Dama Ko Lahi Ko is Filipino culture collective composed of passionate creative professionals hyping Filipino culture beyond June 12 celebrations. Among its members are Filip + Inna fashion brand founder Len Cabili, PH x Fashion Conference cofounder Esme Palaganas, MullenLowe TREYNA chair Leigh Reyes, Gigil advertising agency founding partner Herbert Hernandez, Tayo PH organization cofounders Natasha and Isabella Tanjutco, and content creator Bogart the Explorer.
“Dama Ko, Lahi Ko” is also a campaign to celebrate Filipino culture through the five senses: paningin, pang-amoy, pandinig, panlasa and pansalat. It promotes integrating Filipino culture into everyday life through the senses, and sharing it on social media with the hashtag #DamaKoLahiKo. Doing so routinely would give Filipinos the “soft power” to attract locals and tourists alike to go to Philippine destinations, eat homegrown food, and try local products, services and experiences.

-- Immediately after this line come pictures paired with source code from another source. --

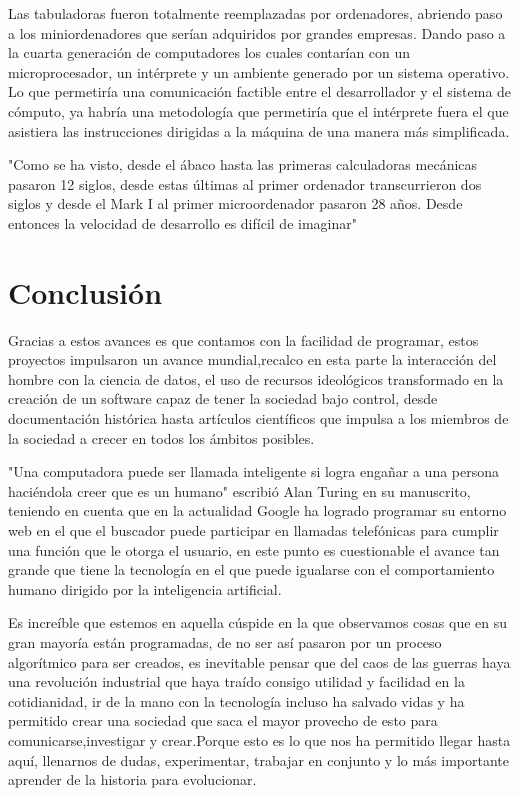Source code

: \documentclass[11pt]{article}
\begin{document}
Las tabuladoras fueron totalmente reemplazadas por ordenadores, abriendo paso a los miniordenadores que serían adquiridos por grandes empresas. Dando paso a la cuarta generación de computadores los cuales contarían con un microprocesador, un intérprete y un ambiente generado por un sistema operativo. Lo que permetiría una comunicación factible entre el desarrollador y el sistema de cómputo, ya habría una metodología que permetiría que el intérprete fuera el que asistiera las instrucciones dirigidas a la máquina de una manera más simplificada.

"Como se ha visto, desde el ábaco hasta las primeras calculadoras mecánicas pasaron 12 siglos, desde estas últimas al primer ordenador transcurrieron dos siglos y desde el Mark I al primer microordenador pasaron 28 años. Desde entonces la velocidad de desarrollo es difícil de imaginar"


\section{Conclusión}
Gracias a estos avances es que contamos con la facilidad de programar, estos proyectos impulsaron un avance mundial,recalco en esta parte la interacción del hombre con la ciencia de datos, el uso de recursos ideológicos transformado en la creación de un software capaz de tener la sociedad bajo control, desde documentación histórica hasta artículos científicos que impulsa a los miembros de la sociedad a crecer en todos los ámbitos posibles.

"Una computadora puede ser llamada inteligente si logra engañar a una persona haciéndola creer que es un humano" escribió Alan Turing en su manuscrito, teniendo en cuenta que en la actualidad Google ha logrado programar su entorno web en el que el buscador puede participar en llamadas telefónicas para cumplir una función que le otorga el usuario, en este punto es cuestionable el avance tan grande que tiene la tecnología en el que puede igualarse con el comportamiento humano dirigido por la inteligencia artificial.

Es increíble que estemos en aquella cúspide en la que observamos cosas que en su gran mayoría están programadas, de no ser así pasaron por un proceso algorítmico para ser creados, es inevitable pensar que del caos de las guerras haya una revolución industrial que haya traído consigo utilidad y facilidad en la cotidianidad, ir de la mano con la tecnología incluso ha salvado vidas y ha permitido crear una sociedad que saca el mayor provecho de esto para comunicarse,investigar y crear.Porque esto es lo que nos ha permitido llegar hasta aquí, llenarnos de dudas, experimentar, trabajar en conjunto y lo más importante aprender de la historia para evolucionar.
\end{document}
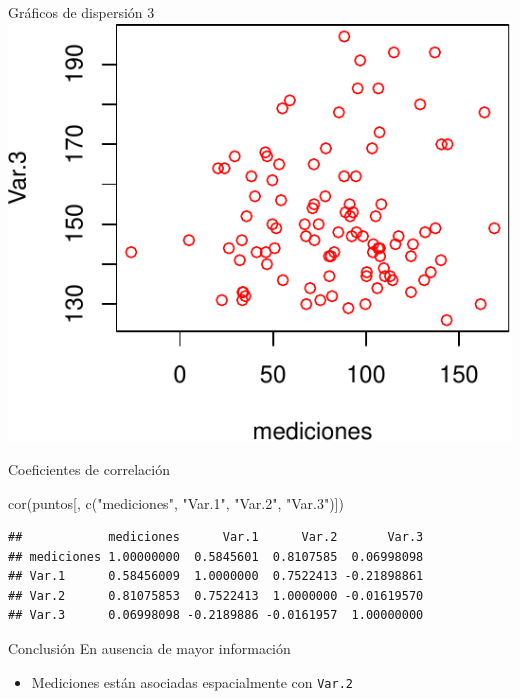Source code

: \documentclass[
  11pt,
  ignorenonframetext,
]{beamer}
\newenvironment{Shaded}{}{}
\newcommand{\FunctionTok}[1]{\textcolor[rgb]{0.02,0.16,0.49}{#1}}
\newcommand{\NormalTok}[1]{#1}
\newcommand{\StringTok}[1]{\textcolor[rgb]{0.25,0.44,0.63}{#1}}
\providecommand{\tightlist}{%
  \setlength{\itemsep}{0pt}\setlength{\parskip}{0pt}}
\begin{document}
\begin{frame}{Gráficos de dispersión 3}
\protect\hypertarget{gruxe1ficos-de-dispersiuxf3n-3}{}
\includegraphics{Correlacion-espacial_files/figure-beamer/unnamed-chunk-15-1.pdf}
\end{frame}

\begin{frame}[fragile]{Coeficientes de correlación}
\protect\hypertarget{coeficientes-de-correlaciuxf3n}{}
\begin{Shaded}
\begin{Highlighting}[]
\FunctionTok{cor}\NormalTok{(puntos[, }\FunctionTok{c}\NormalTok{(}\StringTok{"mediciones"}\NormalTok{, }\StringTok{"Var.1"}\NormalTok{, }\StringTok{"Var.2"}\NormalTok{, }\StringTok{"Var.3"}\NormalTok{)])}
\end{Highlighting}
\end{Shaded}

\begin{verbatim}
##            mediciones      Var.1      Var.2       Var.3
## mediciones 1.00000000  0.5845601  0.8107585  0.06998098
## Var.1      0.58456009  1.0000000  0.7522413 -0.21898861
## Var.2      0.81075853  0.7522413  1.0000000 -0.01619570
## Var.3      0.06998098 -0.2189886 -0.0161957  1.00000000
\end{verbatim}
\end{frame}

\begin{frame}[fragile]{Conclusión}
\protect\hypertarget{conclusiuxf3n}{}
En ausencia de mayor información

\begin{itemize}
\tightlist
\item
  Mediciones están asociadas espacialmente con \texttt{Var.2}
\end{itemize}
\end{frame}
\end{document}
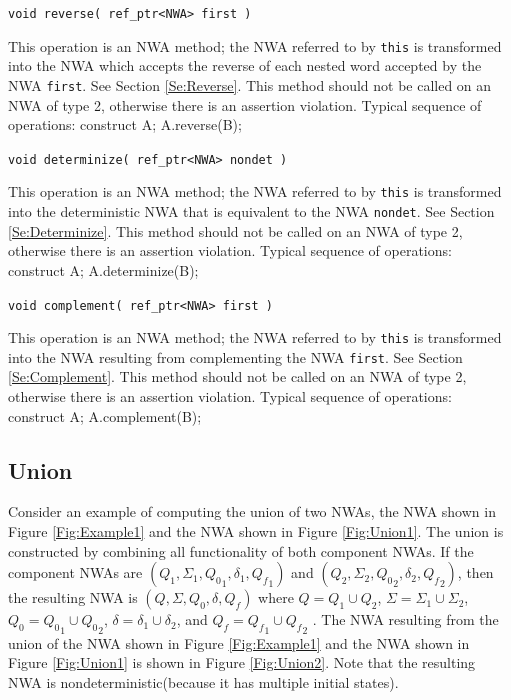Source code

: \documentclass{llncs}
\begin{document}
\begin{description}
  \item\texttt{void reverse( ref\_ptr<NWA> first )}

    This operation is an NWA method; the NWA referred to by \texttt{this} is transformed into the NWA which accepts the reverse of each nested word accepted by the NWA \texttt{first}.  See Section \ref{Se:Reverse}.  This method should not be called on an NWA of type 2, otherwise there is an assertion violation.  Typical sequence of operations: construct A; A.reverse(B);

  \item\texttt{void determinize( ref\_ptr<NWA> nondet )}

    This operation is an NWA method; the NWA referred to by \texttt{this} is transformed into the deterministic NWA that is equivalent to the NWA \texttt{nondet}.  See Section \ref{Se:Determinize}.  This method should not be called on an NWA of type 2, otherwise there is an assertion violation.  Typical sequence of operations: construct A; A.determinize(B);

  \item\texttt{void complement( ref\_ptr<NWA> first )}

    This operation is an NWA method; the NWA referred to by \texttt{this} is transformed into the NWA resulting from complementing the NWA \texttt{first}.  See Section \ref{Se:Complement}.  This method should not be called on an NWA of type 2, otherwise there is an assertion violation.  Typical sequence of operations: construct A; A.complement(B);

\end{description}

\subsection{Union}
\label{Se:Union}
Consider an example of computing the union of two NWAs, the NWA shown in Figure \ref{Fig:Example1} and the NWA shown in Figure \ref{Fig:Union1}.  The union is constructed by combining all functionality of both component NWAs.  If the component NWAs are $(Q_1, \Sigma_1, {Q_0}_1, \delta_1, {Q_f}_1)$ and $(Q_2, \Sigma_2, {Q_0}_2, \delta_2, {Q_f}_2)$, then the resulting NWA is $(Q, \Sigma, Q_0, \delta, Q_f)$ where $Q = Q_1 \cup Q_2$, $\Sigma = \Sigma_1 \cup \Sigma_2$, $Q_0 = {Q_0}_1 \cup {Q_0}_2$, $\delta = \delta_1 \cup \delta_2$, and $Q_f = {Q_f}_1 \cup {Q_f}_2$ .  The NWA resulting from the union of the NWA shown in Figure \ref{Fig:Example1} and the NWA shown in Figure \ref{Fig:Union1} is shown in Figure \ref{Fig:Union2}.  Note that the resulting NWA is nondeterministic(because it has multiple initial states).  
\end{document}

Reyes said it doesn’t have to be artisanal or exotic, and can be as simple as posting a photo of the tocino you had for breakfast. The aim is to uplift the Filipino culture, and to make it a habit to highlight everything Filipino. Participants are encouraged to tag @damakolahiko on Facebook, Twitter, Instagram and Tiktok.
The Dama Ko, Lahi Ko paningin content can be photos or videos of beaches, landscape, rainforests, fiestas and intricate tribal patterns. Pandinig pertains to original Filipino music as well as chants and Ati-atihan drumbeats. Pang-amoy relates to the scent of sampaguita and ylang-ylang, and the aroma of sinangag and kapeng barako. Panlasa showcases the flavors of heirloom recipes and delicacies, while pansalat refers to textures of nature and materials such as buri, rattan, piña and abaca.
The Filipino Culture Collective has also tapped industry leaders in supporting the campaign, among them athletes Akiko Thomson Guevara and Eugene Torre, designers Ito Kish and Lesley Mobo, Museo Pambata president Bambi Mañosa-Tanjutco, “Trese” writer Budjette Tan, Zubuchon owner Joel “Marketman” Binamira.
Free downloads of Dama Ko Lahi Ko logos, patterns and graphics are available on damakolahiko.com. A sticker set (search “dama ko lahi ko”) is also available on Viber, Telegram and GIPHY.